The platform provides hall passes and monitors students coming in and going out of buildings to ensure that only students are in the school, Bellavia said. Schools can limit the number of students in the halls at one time and limit the number of passes per student, per day.

This comes as APS has separately upped its budget for safety and security measures, including school safety coordinators, security cameras and other technological upgrades pertaining to safety. That comes amid reports of student drug use, for which some teachers say skipping class is partly to blame, and nearly a dozen juvenile overdoses in Arlington this year.

Students can download Minga to their smartphone or use it on their laptop or tablet. The platform issues digital IDs with scannable barcodes and digital passes, which would replace physical ID cards and paper passes.

Wakefield High School Principal Peter Balas imported Minga this year from his days leading Alexandria City High School, which has had issues around violence inside and outside of the school.

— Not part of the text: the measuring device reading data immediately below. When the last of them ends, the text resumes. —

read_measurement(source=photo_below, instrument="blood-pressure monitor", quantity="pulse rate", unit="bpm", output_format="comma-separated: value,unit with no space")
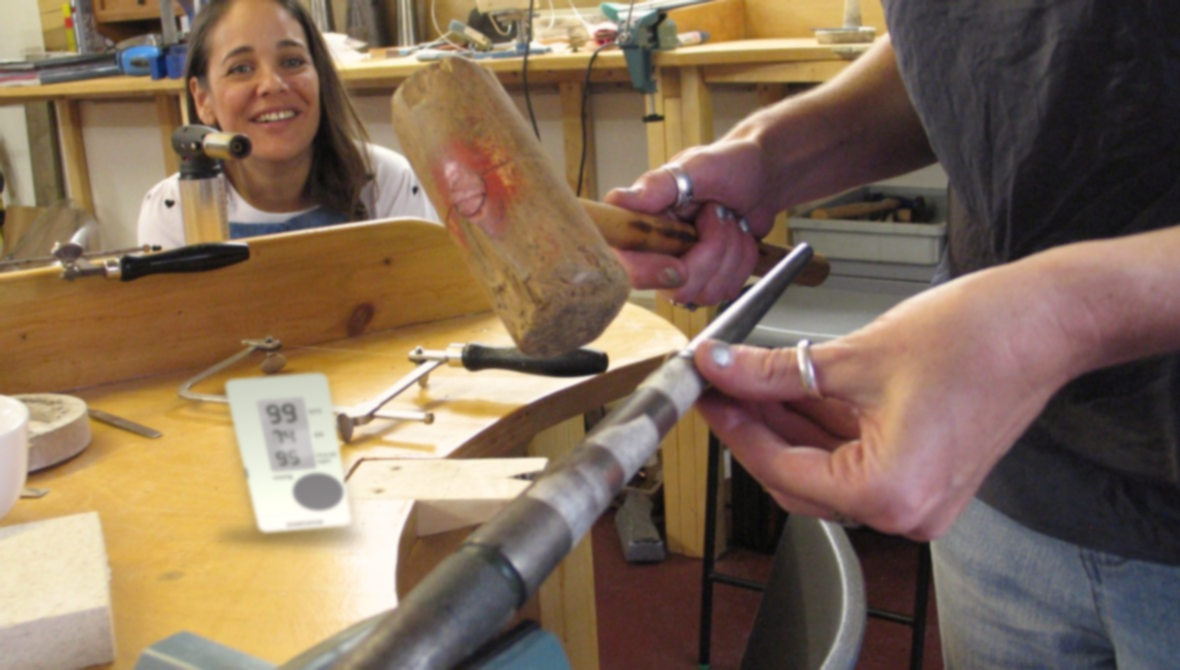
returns 95,bpm
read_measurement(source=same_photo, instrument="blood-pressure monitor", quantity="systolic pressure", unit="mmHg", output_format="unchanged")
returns 99,mmHg
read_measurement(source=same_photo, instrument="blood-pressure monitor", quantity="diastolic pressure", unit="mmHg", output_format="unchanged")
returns 74,mmHg
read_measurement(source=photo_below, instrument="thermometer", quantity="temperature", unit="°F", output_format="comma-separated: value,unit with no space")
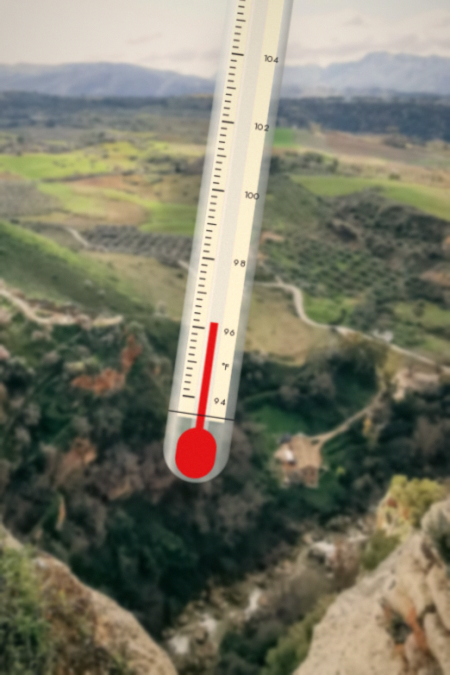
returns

“I see it as a tool to help me get better safety and security and to help things run more safely and smoothly,” he said. “My experience is that it has been… well-accepted by staff.”

Kenmore piloted an e-pass system last year and, when Balas arrived in Arlington, principals were discussing whether to adopt such a system. That is when he suggested Minga.

Minga notifies teachers of students who are out of class and can ensure certain students are not in the hallways at the same time — if they tend to break school rules when together. It tracks trends over time, such as overall time spent out of class and passes issued or students who spent the most time not in class and where they went.

Balas would like to see students scan their IDs to enter school buildings, too, so staff know who is in the building before they take attendance. He said it also can help staff track down and follow-up with students who arrive at school but ditch class or leave mid-day.

“[But] for me, one of the most important things, from safety standpoint, is that it basically would prevent anyone who doesn’t go to school from trying to get in,” Balas said.

Earlier this year, Wakefield was placed in lockdown after reports of a trespasser, possibly armed with a gun, and a threat against a student.

“Almost every period, we have comings and goings in the school,” he continued. “It will also help us keep track of all that movement and make sure access is secure and legitimate.”

When asked how this might interfere with building-level “Away for the Day” policies — in which phones are required to be off and stored during school hours — Bellavia said students can request passes from their tablets or laptops.

Balas says he does not think this will interfere with Wakefield’s mobile phone policy.

Administrators and security staff are in the first wave of training on the new system and teachers will soon follow.

“I was purposeful not wanting to inundate [teachers] when we aren’t ready to launch yet,” Balas said. “I’m hoping in the next month or so to have it fully up and running but it is something where I have to take the temperature of everyone and make sure it doesn’t overwhelm people.”

Minga will cost around $50,000 to roll out, Bellavia said.